EXCERPT TO READ Start Marker
Historic district in Massachusetts, U.S.

The Charlotte Street-Esmond Street Historic District is a historic district encompassing a residential subdivision in the Dorchester neighborhood of Boston, Massachusetts. Centered on Charlotte and Esmond Streets, the area was developed in the early 20th century following the arrival of electrified street cars on nearby Blue Hill Avenue. The district was listed on the National Register of Historic Places in 2022.

==Description and history==
Charlotte and Esmond Streets form part of a residential area southeast of Boston's Franklin Park and east of Blue Hill Avenue. The historic district includes a diversity of single and multiple-family residential structures, all characterized by their construction in the early 20th century, and by a preponderance of architectural styling popular in that period. The only non-residential buildings in the district face Blue Hill Avenue, and include a commercial-residential building and the William Endicott School, a Colonial Revival edifice built in 1906.
EXCERPT TO READ End Marker
DATA FOR ANALYSIS Start Marker
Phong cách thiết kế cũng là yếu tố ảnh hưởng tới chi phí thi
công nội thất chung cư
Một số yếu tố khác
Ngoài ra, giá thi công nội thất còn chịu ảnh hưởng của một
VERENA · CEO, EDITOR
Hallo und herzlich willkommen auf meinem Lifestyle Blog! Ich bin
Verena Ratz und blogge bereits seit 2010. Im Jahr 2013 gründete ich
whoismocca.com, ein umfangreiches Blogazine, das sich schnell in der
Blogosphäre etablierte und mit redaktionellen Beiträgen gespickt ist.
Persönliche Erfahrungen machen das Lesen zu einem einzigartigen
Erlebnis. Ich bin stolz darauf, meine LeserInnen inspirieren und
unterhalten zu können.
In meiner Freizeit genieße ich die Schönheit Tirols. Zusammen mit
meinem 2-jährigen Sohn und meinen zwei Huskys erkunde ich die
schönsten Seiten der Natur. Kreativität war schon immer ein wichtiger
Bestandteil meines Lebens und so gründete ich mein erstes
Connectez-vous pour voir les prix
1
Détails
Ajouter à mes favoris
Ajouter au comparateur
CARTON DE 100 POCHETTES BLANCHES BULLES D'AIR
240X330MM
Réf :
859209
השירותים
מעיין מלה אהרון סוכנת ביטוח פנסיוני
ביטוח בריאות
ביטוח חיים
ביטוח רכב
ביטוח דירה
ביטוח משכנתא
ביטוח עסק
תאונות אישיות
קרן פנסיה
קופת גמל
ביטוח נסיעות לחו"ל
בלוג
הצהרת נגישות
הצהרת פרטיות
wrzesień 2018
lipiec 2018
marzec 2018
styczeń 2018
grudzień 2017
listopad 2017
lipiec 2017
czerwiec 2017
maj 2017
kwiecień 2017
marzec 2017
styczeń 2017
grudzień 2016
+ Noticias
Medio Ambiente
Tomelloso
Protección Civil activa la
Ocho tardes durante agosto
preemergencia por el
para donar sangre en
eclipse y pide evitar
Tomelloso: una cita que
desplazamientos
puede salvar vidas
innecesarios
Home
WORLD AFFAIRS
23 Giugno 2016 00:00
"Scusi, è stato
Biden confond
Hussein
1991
DATA FOR ANALYSIS End Marker
→ THINGS TO DO:
1. Answer these from the text on the Charlotte Street-Esmond Street Historic District:
(a) In what year was the district listed on the National Register of Historic Places?
(b) What arrival on nearby Blue Hill Avenue led to the area's development?
(c) In what year was the William Endicott School built?
2. Resume the text on the Charlotte Street-Esmond Street Historic District, starting after its final sentence.
The rows are separate material and are not part of the text on the Charlotte Street-Esmond Street Historic District.

→ ANSWERS BELOW:
1.
(a) 2022
(b) The arrival of electrified street cars
(c) 1906

2.
Prior to its residential development, this area was largely rural, with farms and family country estates. The arrival of a horsecar line spurred some residential subdivision, but it was only when the line was electrified in the 1890s that serious development of these properties with denser residential housing began. The Charlotte-Esmond Street area was part of country estates owned by Thomas C. Wales and Elijah Williams, and was subdivided in the 1890s. The area was largely built out by 1920. It features a number of architect-designed houses, including no less than four which were occupied by the designer.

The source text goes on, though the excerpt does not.